When I was immersed in researching Manchester’s worker’s houses (built 1750-1850) it suddenly occurred to me that these dwellings exactly paralleled my own family’s history.My 4 times great grandfather’s birth in 1786 coincided with the influx of country people seeking work in Manchester’s mills. The majority were casualties of mechanisation and newly introduced farming methods. Casual labour was replacing secure employment with a subsequent forfeiting of tied cottages.Many families were reduced to sharing turf huts erected on waste or common land with their livestock. But at the whim of a land owner, the turf huts could be pulled down, and the occupants driven beyond the parish boundaries.

As the destitute people surged into Manchester, the middle classes decided it was time to leave the central districts. New arrivals packed themselves into the vacated properties, as well as the two roomed dwellings of the labouring classes.Central districts soon reached bursting point, and speculative builders turned their attention to Ancoats and Collyhurst.

Ancoats was the world’s first exclusively working class suburb. My ancestors were already there as it began to spread out from the angle formed by Oldham Road (then Newton Lane) and Great Ancoats Street.
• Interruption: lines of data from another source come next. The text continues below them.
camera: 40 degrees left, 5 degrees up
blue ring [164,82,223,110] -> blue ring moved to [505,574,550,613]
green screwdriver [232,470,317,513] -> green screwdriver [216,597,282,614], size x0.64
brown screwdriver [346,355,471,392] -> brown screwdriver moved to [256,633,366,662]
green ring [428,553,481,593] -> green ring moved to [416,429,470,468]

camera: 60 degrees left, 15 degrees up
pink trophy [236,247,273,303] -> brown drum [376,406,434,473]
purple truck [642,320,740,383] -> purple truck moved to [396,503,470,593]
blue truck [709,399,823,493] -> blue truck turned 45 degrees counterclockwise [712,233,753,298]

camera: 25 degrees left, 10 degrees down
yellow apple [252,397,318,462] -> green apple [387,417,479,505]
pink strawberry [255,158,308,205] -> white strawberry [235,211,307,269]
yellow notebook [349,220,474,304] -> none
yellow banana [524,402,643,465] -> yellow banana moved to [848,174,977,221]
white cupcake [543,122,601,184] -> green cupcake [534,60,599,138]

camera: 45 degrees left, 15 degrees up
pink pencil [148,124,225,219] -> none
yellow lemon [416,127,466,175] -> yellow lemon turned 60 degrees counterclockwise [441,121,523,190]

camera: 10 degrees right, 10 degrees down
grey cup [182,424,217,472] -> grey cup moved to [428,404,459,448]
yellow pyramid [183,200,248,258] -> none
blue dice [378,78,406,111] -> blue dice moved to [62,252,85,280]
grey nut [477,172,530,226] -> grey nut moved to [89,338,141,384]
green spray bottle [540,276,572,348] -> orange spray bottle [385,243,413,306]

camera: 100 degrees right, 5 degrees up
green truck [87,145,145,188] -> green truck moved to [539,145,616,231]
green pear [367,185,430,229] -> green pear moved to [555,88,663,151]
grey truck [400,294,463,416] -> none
Today our picture of a typical working class house is generally a late Victorian terrace with a back entry. However, Cottonopolis was created by workers who spent their lives in two roomed dwellings built with single brick walls and only an open fire for cooking. Yards were communal, and contained cess pits or middens which it was nobody’s responsibility to empty. The intermittent water supply would have come from a pump or tap in the street.Primitive as these dwellings were, property owners soon realised that one up/one down terraces would yield more profit if they were constructed back-to-back (sharing a central wall).

A plot of land with a footprint of 24ft by 10 ft (approx 7.3m x 3m) would normally house 2 or more families, plus lodgers, whose total rent was 6 or 7 shillings (30 or 35p) per week. Properties with cellar dwellings below could yield an additional 2 to 4 shillings.Housing density was unprecedented, yet speculators were convinced still more profit could be squeezed from their investments. The solution they came up with was ‘closed courts’.

As his home in New Islington became surrounded by these new dwellings, great grandfather William would have observed humans packed into them like battery hens.

A prime example of uncontrolled speculation was hidden away behind two parallel thoroughfares, then called Lomax and Mather Streets (off Great Ancoats Street).Access to the seven inter-connecting ‘closed courts’ was by covered ginnels, 3 to 4 foot wide. Hundreds of people in the seven courts were served by a single pump. It was situated in the 4 foot wide Kerr’s Court which had 5 one up/one down houses with cellars. Until the corporation’s bye laws were implemented in the last quarter of the century, no sanitary provision whatsoever existed in some of the courts.

William Sutcliffe’s great grandson Thomas was born at number 1 New Islington in 1872. By that time, a programme of ‘knocking through’ had been introduced. The dividing walls between each of the one up/one down dwellings was breached to turn them into four roomed houses. Closed courts were opened up by demolishing half the properties to make space for the back entries and individual yards we know today. According to corporation bye-laws, each house should have its own cold tap, and outside lavatory.

My grandmother Rachel (daughter of Thomas Sutcliffe) was married in 1918, and by that time the family had moved to Collyhurst. Once my grandparents could scrape together ‘key money’ (deposit), they moved into a rented house in Culvert Street.

I still have the front door key to that typical two up/two down (cold tap and outside lav.) where my mother and her siblings grew up.

In 1936, Culvert Street was about to be demolished to make way for ‘Collyhurst flats’. My grandparents were offered the 3 bedroomed house in Moston where I was born. It had gardens back and front, a bathroom, hot water and indoor toilet.

In the 160 years between William Sutcliffe’s birth and my own, an amazing transformation had taken place in working class life. By the 1950s, an ordinary working man could aspire to a solidly built house at a rent the family could afford – how different from today’s New Islington.